Concernant le semis direct et l’usage de herbicides, par rapport aux références datées de 2000 et 2002, peut-être y aurait-il aujourd’hui des recommandations nouvelles pour améliorer cette technique ?

Une partie importante est consacrée à l’arboriculture avec le palmier dattier, le manguier, le ficus pour nourrir le bétail, la haie vive d’acacia ou de jatropha, et la gomme arabique. Viennent ensuite la protection du coton, les cultures du sorgho, du maïs, du riz, on parle des doses d’engrais chimiques mais jamais d’apport de fumier. Savent-ils que dans le sol, l’engrais chimique ne remplacera jamais la matière organique ? Après un chapitre sur le striga, viennent les cultures de l’arachide, du niébé et de l’oignon (pour ce dernier, une note sur l’utilisation du fumier).

Après une note sur l’élevage des chèvres et des porcs (mais rien sur la basse-cour), une importante partie est consacrée à la traction animale (presqu’un tiers de l’ouvrage) à un moment où les apprentis sorciers voudraient voir se développer la mécanisation thermique (tracteurs lourds, charrues multisocs, etc.) nous ne pouvons que nous réjouir de cette mise au point pour le développement d’une filière de petite mécanique agricole à partir d’une meilleure utilisation de l’animal. Dans ces pages, il est question de la nourriture de l’animal, de son état corporel, des forces de traction, du type de joug, du type de charrette, de la bonne utilisation de l’âne et de nombreux conseils pour la traction animale avec, de nouveau, de nombreuses photos et schémas, une documentation presque complète. Oui, nous disons presque complète parce qu’il a été oublié que l’animal, particulièrement pour les sols africains, est le meilleur fabricant d’engrais naturel et gratuit ! Un chapitre pourtant extrêmement important sur la production, la conservation et l’utilisation des fumiers manque malheureusement dans cet ouvrage. Quand les agronomes des savanes sèches africaines prendront-ils conscience de l’épuisement de plus en plus flagrant des sols tropicaux et de l’urgence de leur restauration par les fumiers, les composts, les engrais verts et l’agroforesterie ? Le sort de l’agriculture africaine se joue dans les toutes prochaines années.

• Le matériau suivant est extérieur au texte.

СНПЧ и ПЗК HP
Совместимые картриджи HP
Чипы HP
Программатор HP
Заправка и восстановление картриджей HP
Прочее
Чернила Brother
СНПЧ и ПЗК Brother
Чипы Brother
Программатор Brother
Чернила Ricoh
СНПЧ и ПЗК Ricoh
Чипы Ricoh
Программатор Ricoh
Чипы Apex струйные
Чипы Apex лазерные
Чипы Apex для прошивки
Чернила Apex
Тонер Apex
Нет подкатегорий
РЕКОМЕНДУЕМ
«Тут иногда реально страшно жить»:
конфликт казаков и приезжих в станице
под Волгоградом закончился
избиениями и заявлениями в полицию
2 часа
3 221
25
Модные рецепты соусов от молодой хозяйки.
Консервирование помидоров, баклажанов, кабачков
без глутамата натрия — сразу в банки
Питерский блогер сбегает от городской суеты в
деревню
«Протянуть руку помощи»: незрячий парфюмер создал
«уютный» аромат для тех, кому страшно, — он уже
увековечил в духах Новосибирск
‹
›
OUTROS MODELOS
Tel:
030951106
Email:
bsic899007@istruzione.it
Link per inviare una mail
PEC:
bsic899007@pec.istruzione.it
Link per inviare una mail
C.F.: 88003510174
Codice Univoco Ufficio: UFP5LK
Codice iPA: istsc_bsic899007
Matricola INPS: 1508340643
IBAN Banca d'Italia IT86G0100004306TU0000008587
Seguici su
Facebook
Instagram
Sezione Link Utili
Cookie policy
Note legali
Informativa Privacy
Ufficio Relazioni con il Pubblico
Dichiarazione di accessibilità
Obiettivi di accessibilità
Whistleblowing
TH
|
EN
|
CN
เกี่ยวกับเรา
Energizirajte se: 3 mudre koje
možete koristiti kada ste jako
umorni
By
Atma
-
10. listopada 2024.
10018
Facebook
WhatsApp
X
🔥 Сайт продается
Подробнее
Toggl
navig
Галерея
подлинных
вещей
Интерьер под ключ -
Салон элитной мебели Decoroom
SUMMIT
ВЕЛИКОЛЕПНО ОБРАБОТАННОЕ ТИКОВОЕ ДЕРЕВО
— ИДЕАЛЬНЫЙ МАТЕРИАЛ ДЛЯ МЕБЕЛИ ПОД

L’ouvrage se termine par quelques pages concernant la technologie alimentaire avec le séchage des mangues, la fabrication de la poudre d’oignon, des tests d’acceptabilité (par les consommateurs) et de commercialisation et une annexe sur les mauvaises herbes.

En conclusion, un ouvrage pédagogique utile, bien illustré, bien documenté même s’il se limite essentiellement au Cameroun, mais malheureusement avec des aspects fondamentaux oubliés.